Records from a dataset
┄┄┄┄┄┄┄┄┄┄

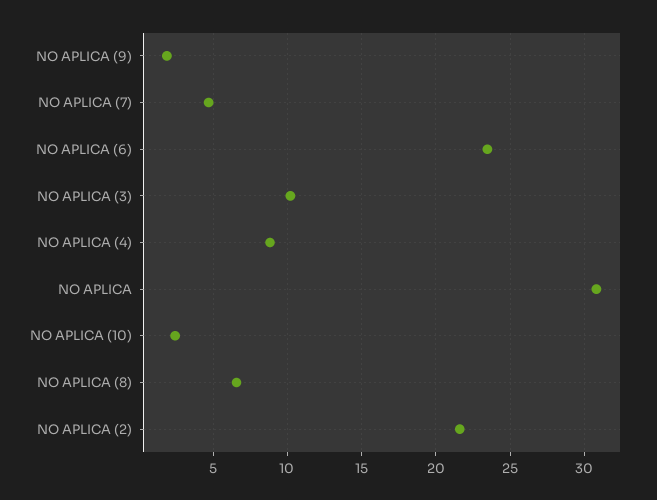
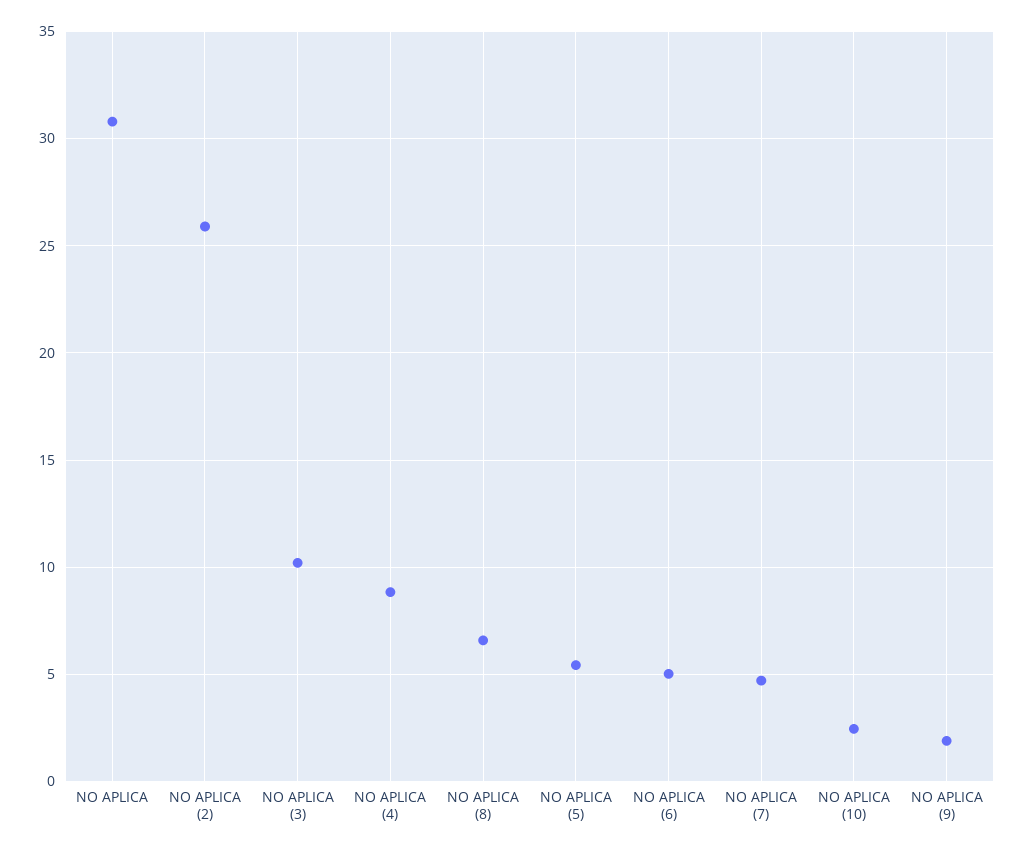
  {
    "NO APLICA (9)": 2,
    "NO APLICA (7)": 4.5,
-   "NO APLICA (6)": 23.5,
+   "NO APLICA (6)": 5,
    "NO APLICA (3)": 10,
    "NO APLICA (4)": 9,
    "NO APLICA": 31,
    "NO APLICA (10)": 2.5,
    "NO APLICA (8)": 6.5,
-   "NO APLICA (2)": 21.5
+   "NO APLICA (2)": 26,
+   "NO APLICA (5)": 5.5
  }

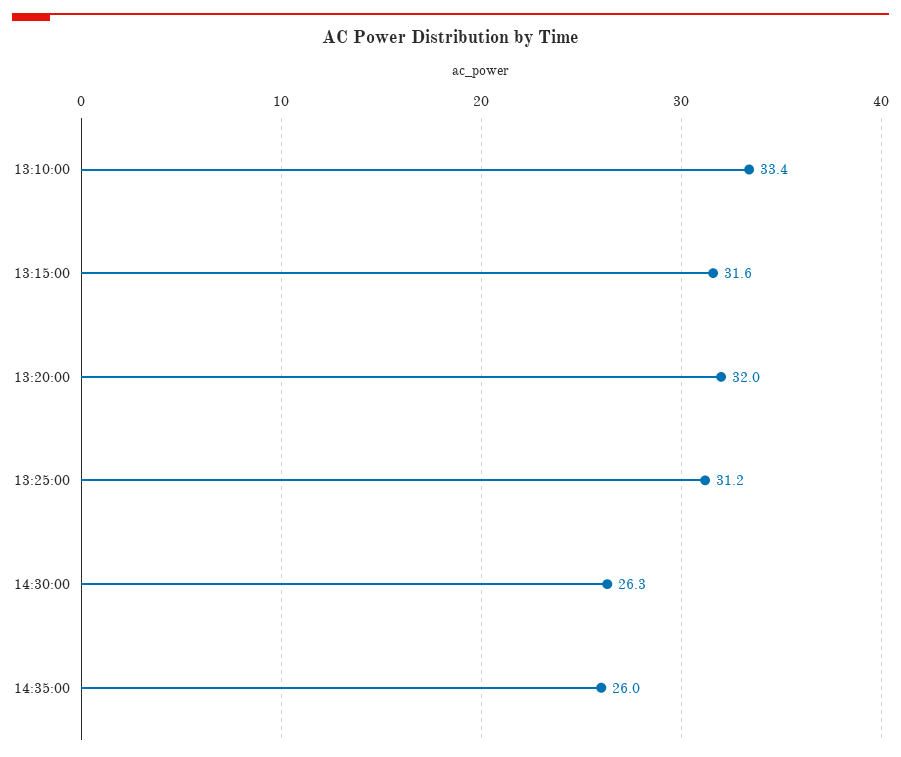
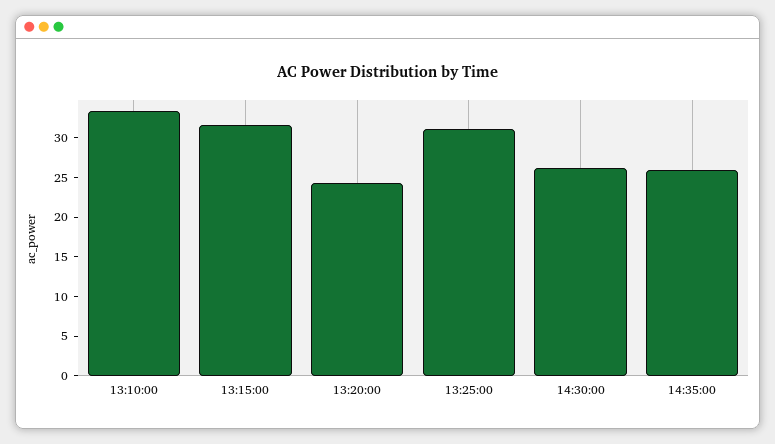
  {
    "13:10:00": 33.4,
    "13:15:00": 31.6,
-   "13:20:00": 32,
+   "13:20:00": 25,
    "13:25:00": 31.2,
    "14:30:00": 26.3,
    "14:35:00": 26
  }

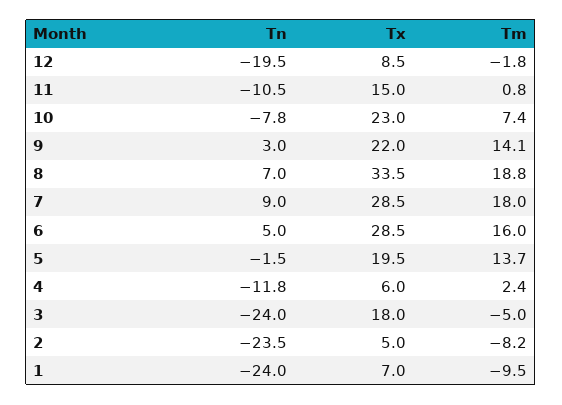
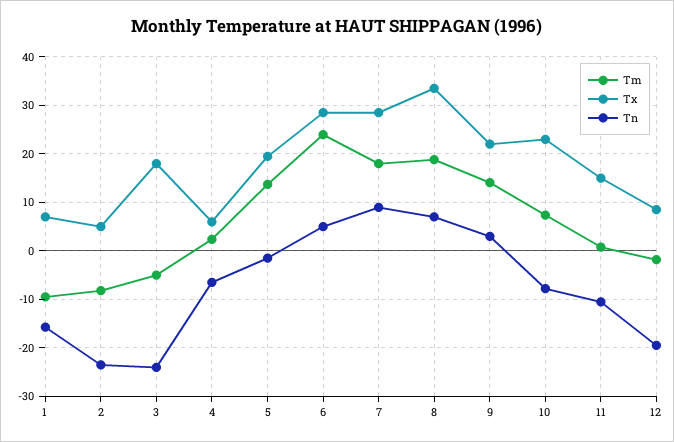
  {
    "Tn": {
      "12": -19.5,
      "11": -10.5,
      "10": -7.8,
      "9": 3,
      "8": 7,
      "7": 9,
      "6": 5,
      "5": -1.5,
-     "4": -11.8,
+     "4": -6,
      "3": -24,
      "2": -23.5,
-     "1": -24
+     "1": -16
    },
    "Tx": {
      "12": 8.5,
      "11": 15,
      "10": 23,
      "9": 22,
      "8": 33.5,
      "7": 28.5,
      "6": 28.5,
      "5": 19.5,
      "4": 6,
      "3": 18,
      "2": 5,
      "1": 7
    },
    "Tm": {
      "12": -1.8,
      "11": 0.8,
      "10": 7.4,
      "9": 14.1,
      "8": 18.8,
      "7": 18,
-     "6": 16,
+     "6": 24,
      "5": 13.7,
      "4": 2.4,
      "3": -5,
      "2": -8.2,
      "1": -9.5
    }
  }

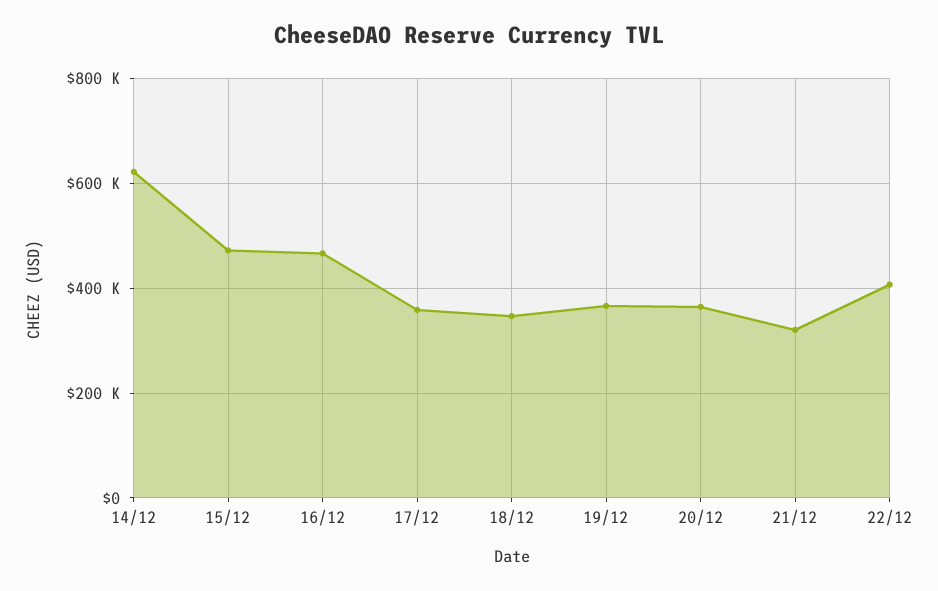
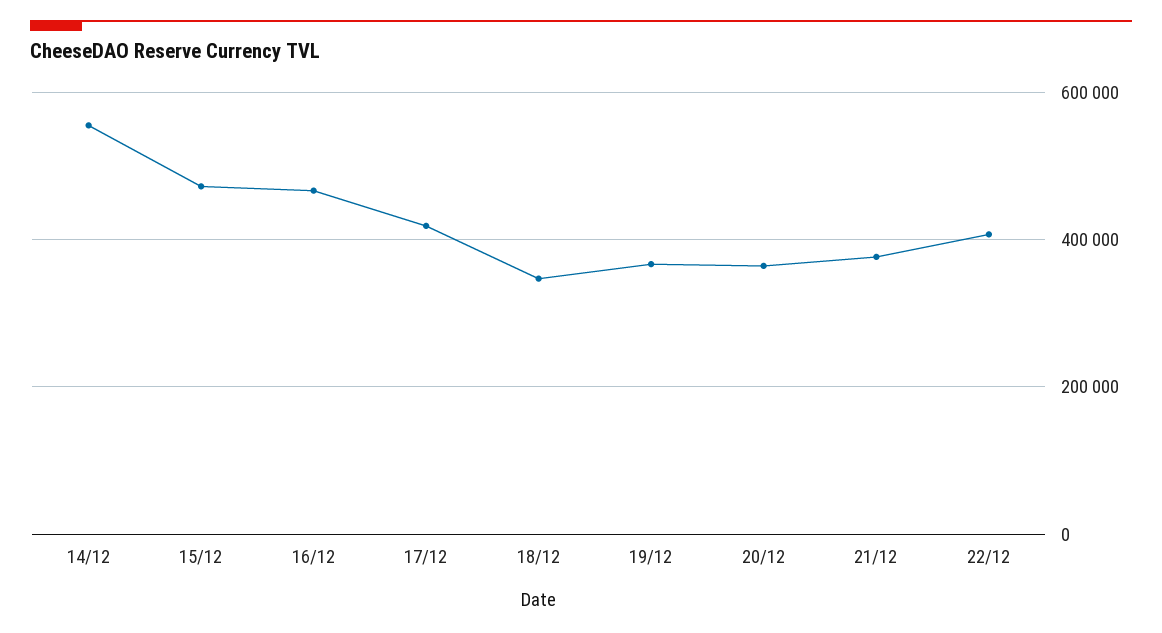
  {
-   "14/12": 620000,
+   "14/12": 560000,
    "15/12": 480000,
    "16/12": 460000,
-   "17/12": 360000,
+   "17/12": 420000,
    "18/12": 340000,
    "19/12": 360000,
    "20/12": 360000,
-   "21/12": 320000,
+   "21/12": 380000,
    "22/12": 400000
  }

┄┄┄┄┄┄┄┄┄┄

Exercise instructions ▸
For each line of the data that has the word "APLICA", report that line.

Expected answer ▸
    "NO APLICA (9)": 2,
    "NO APLICA (7)": 4.5,
-   "NO APLICA (6)": 23.5,
+   "NO APLICA (6)": 5,
    "NO APLICA (3)": 10,
    "NO APLICA (4)": 9,
    "NO APLICA": 31,
    "NO APLICA (10)": 2.5,
    "NO APLICA (8)": 6.5,
-   "NO APLICA (2)": 21.5
+   "NO APLICA (2)": 26,
+   "NO APLICA (5)": 5.5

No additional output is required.